ボストンマラソンには市民ランナーを合わせて、数万人が参加します。その中には脱水症状になったり、転倒して怪我をしたりしてしまうランナーもいるため、42.195キロのコースに25を越える医療テントが設けられます。当日は天気もよく、気温も4月のボストンの平均を上回り、調子を崩すランナーが見られました。その中で、特に印象に残ったランナーがいました。

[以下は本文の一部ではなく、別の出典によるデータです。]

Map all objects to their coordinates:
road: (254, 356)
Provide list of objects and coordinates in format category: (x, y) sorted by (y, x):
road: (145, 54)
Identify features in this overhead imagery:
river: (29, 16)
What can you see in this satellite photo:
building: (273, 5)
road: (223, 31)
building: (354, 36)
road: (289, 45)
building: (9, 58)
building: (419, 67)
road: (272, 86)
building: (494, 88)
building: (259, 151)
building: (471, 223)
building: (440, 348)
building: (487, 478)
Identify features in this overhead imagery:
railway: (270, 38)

ゴールまで残り約1キロの地点に設けられた、最後の医療テントにいた時のことです。ある女性ランナーが、青白い顔をしながらテントに入ってきました。一緒にマラソンを走っていたボーイフレンドの男性ランナーが、突然彼女の調子が悪くなったと説明してくれました。通常の処置、手当てを行い、テントの中に用意したストレッチャーに彼女を寝かせ、ボーイフレンドのために、彼女の横に椅子を用意しました。彼女は疲労が溜まった状態でしたが、休息さえ取れば問題はない状態でした。しかし最終的にレースから棄権するのを決めるまでの約1時間、彼は彼女の手を握りながら、よき聞き手として彼女の声に耳を傾け、優しく声を掛けていました。その姿は通訳者が見習うべき “Listen with your whole being.”の鏡のようでした。40キロ以上をすでに走破し、あと5分もあれば、彼は初マラソンで初完走を果たすことができるのですが、聞き手としてその場にいることの大切さを感じていたのでしょう。
もちろん通訳者の仕事は聞くだけではなく、それを伝えなければなりません。しかし相手の全てを受け止めながら聞くことなしに、通訳は成り立たないとも感じます。今回の経験は、言葉だけを聞くのではなく、相手の気持ちも受け止めながら聞くことの大切さを実感させるものでした。